# Reading text
- Opening Delimiter -

Navigating the Ludicrous Leasehold Labyrinth
Could buying a flat with a short lease in the Brunswick Centre be worth the gamble?
When I woke up this morning, I didn’t anticipate delving into the complexities of the archaic leasehold system. My initial plan was simple: write a brief post about this one-bedroom flat in the Brunswick Centre, mentioning its short lease.
I then went to my local coffee shop for breakfast (an expensive habit I’ve recently fallen into, which I try to justify by doing a post about my walking guides on Instagram, in the hope that if I shift at least two guides, that’s breakfast paid for). When I got there, I realised my phone was out of battery, so I was forced to just sit there. And think.
I began pondering the fact that nearly all the flats I’ve seen for sale in the Brunswick in recent years have very short leases. A few things struck me: if we assume the flats were bought when the Right to Buy was first introduced in 1980 with 99-year leases, that would mean they would have 55 years left — this flat has 49. Were they sold with short leases? It seems bizarre that so many leaseholders haven’t extended their leases. Did the original tenants buy their flats and keep living there, or did they move out and rent them privately? Did no one advise them that when a lease gets below 80 years, the cost of extending it is very expensive? Substantially more than the initial cost of the property, I suspect.
Hours later I was down a rabbit hole trying to find out how much the Brunswick flats would have sold for in the 1980s. I bought and downloaded various title registers but drew a blank. (Thank you to all the paid-up subscribers for funding this, even though it ended up being a waste of £12, it seemed justified in the name of ‘proper research’.) The earliest sale I could find was a one-bedroom flat in 1997, which sold for £97,000—but whether that would have included the Right to Buy discount, I don’t know. Compared to today’s prices, the flats must have been cheap.
I’m old enough to remember the Brunswick before its makeover in 2006. It’s hard to imagine just how different this Grade II listed scheme in Bloomsbury felt before then. I remember the first time encountered it in the late ’90s. I stumbled across it whilst cycling from town back to the Barbican. I’d never heard of it or seen it before, and I was completely blown away by its bold concrete ziggurat form.

- Closing Delimiter -

# Set of tasks
- A) In the Brunswick Centre post, replace "cycling" with "walking" and write out the part that opens with the words "I’m old enough" and closes with "concrete ziggurat form.".
- B) Condense the paragraph of the Brunswick Centre post that begins "Hours later I was down a rabbit hole" into a shorter version that keeps its main facts.
The listing after this point has no connection to the Brunswick Centre post.

# Extracted records
- Opening Delimiter -

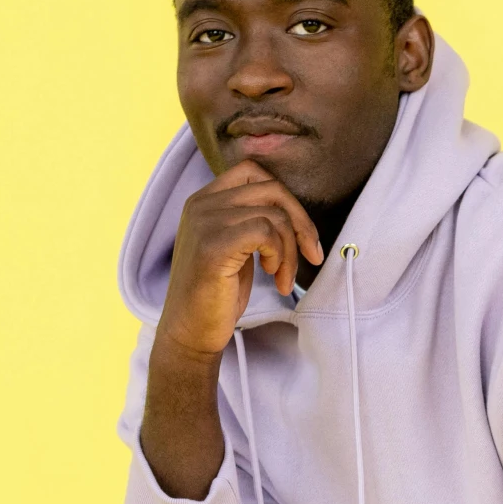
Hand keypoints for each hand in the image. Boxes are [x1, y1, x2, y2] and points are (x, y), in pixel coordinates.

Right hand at [155, 159, 323, 358]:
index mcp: (205, 199)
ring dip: (290, 251)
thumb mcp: (235, 246)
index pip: (255, 172)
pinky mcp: (213, 245)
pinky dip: (280, 255)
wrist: (191, 331)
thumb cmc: (217, 293)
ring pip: (274, 215)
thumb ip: (252, 219)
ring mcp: (205, 222)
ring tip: (282, 277)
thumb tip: (294, 209)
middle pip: (271, 189)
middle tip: (311, 254)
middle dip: (301, 223)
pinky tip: (271, 274)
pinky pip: (266, 231)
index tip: (302, 235)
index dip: (287, 200)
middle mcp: (201, 203)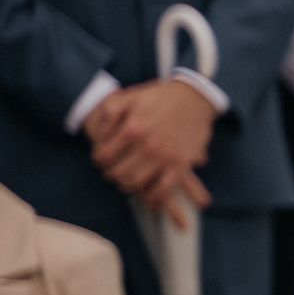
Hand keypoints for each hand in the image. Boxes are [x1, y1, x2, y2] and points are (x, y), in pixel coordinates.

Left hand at [86, 79, 214, 222]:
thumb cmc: (159, 97)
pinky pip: (164, 189)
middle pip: (118, 172)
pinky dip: (154, 197)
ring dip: (126, 184)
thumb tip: (100, 134)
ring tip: (125, 180)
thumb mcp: (129, 97)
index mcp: (132, 129)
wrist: (194, 98)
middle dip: (110, 173)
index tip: (100, 159)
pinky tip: (148, 197)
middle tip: (110, 171)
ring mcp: (165, 157)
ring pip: (136, 182)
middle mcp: (147, 146)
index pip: (104, 155)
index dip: (98, 159)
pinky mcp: (181, 164)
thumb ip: (110, 114)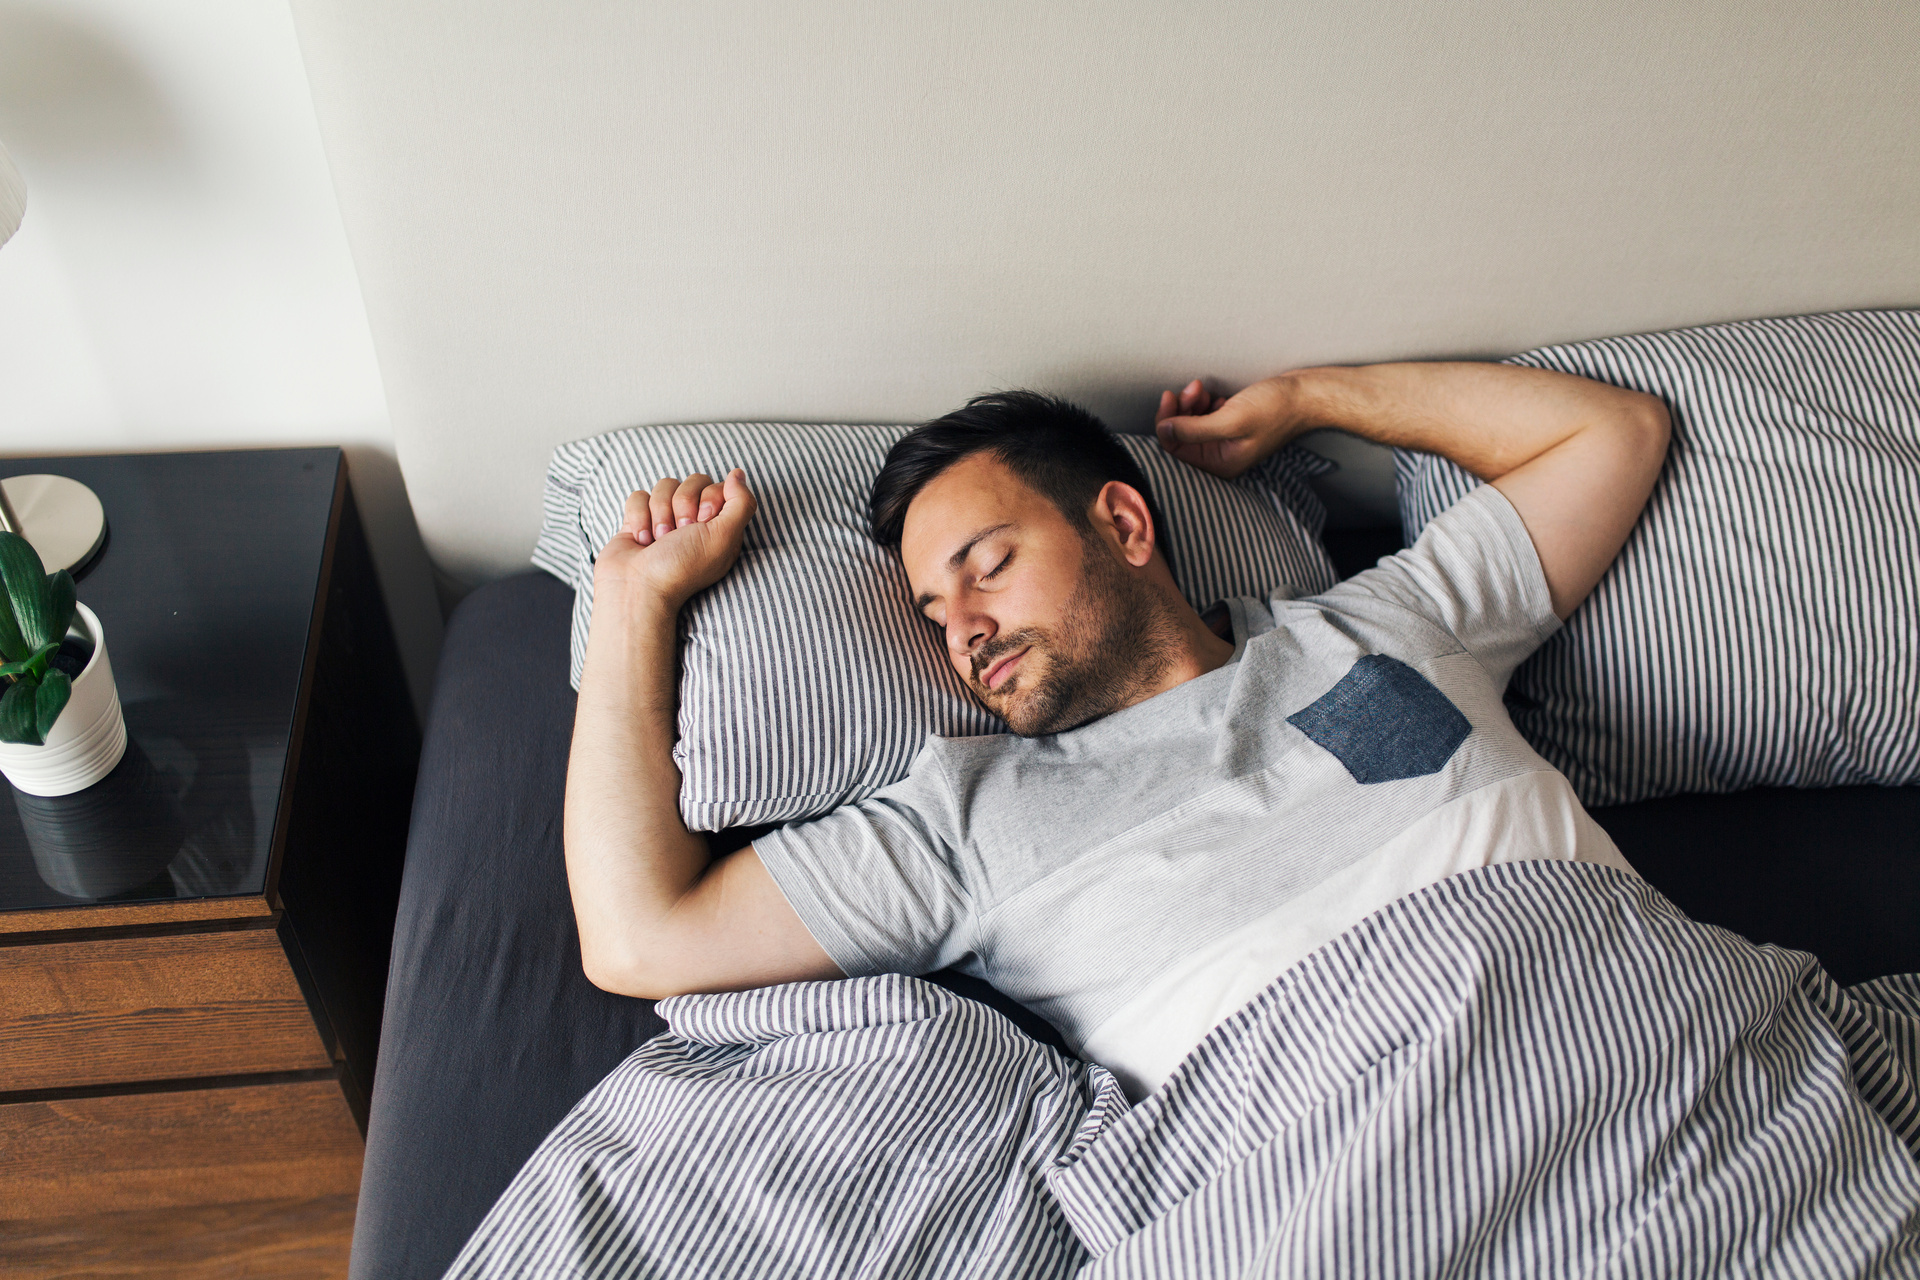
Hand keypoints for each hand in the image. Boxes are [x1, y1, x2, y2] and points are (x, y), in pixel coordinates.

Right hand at [594, 469, 756, 609]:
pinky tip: (641, 540)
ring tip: (659, 541)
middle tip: (680, 534)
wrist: (638, 588)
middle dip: (683, 506)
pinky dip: (639, 517)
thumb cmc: (683, 567)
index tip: (703, 523)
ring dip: (660, 514)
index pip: (718, 486)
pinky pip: (639, 496)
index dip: (709, 499)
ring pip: (665, 485)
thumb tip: (738, 473)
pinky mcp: (639, 519)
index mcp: (719, 526)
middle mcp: (694, 521)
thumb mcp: (724, 536)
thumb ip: (741, 502)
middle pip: (692, 481)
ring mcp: (665, 519)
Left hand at [1154, 376, 1302, 478]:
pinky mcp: (1232, 424)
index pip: (1176, 450)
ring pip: (1191, 423)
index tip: (1169, 397)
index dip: (1167, 423)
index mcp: (1220, 464)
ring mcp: (1227, 440)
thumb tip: (1163, 431)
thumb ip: (1194, 430)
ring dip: (1190, 403)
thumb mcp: (1231, 420)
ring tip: (1201, 387)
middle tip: (1190, 389)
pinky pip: (1204, 416)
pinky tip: (1213, 394)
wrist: (1306, 394)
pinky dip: (1203, 403)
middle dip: (1180, 410)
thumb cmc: (1275, 408)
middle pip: (1181, 436)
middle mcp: (1221, 456)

- Closing Delimiter -

# Task-by-task solutions
- A)
I’m old enough to remember the Brunswick before its makeover in 2006. It’s hard to imagine just how different this Grade II listed scheme in Bloomsbury felt before then. I remember the first time encountered it in the late ’90s. I stumbled across it whilst walking from town back to the Barbican. I’d never heard of it or seen it before, and I was completely blown away by its bold concrete ziggurat form.

- B) The writer spent hours trying to learn what Brunswick flats sold for in the 1980s, buying title registers for £12 that turned up nothing. The earliest sale found was a one-bedroom flat in 1997 for £97,000, and it is unclear whether that price reflected the Right to Buy discount. Compared with today's prices, the flats must have been cheap.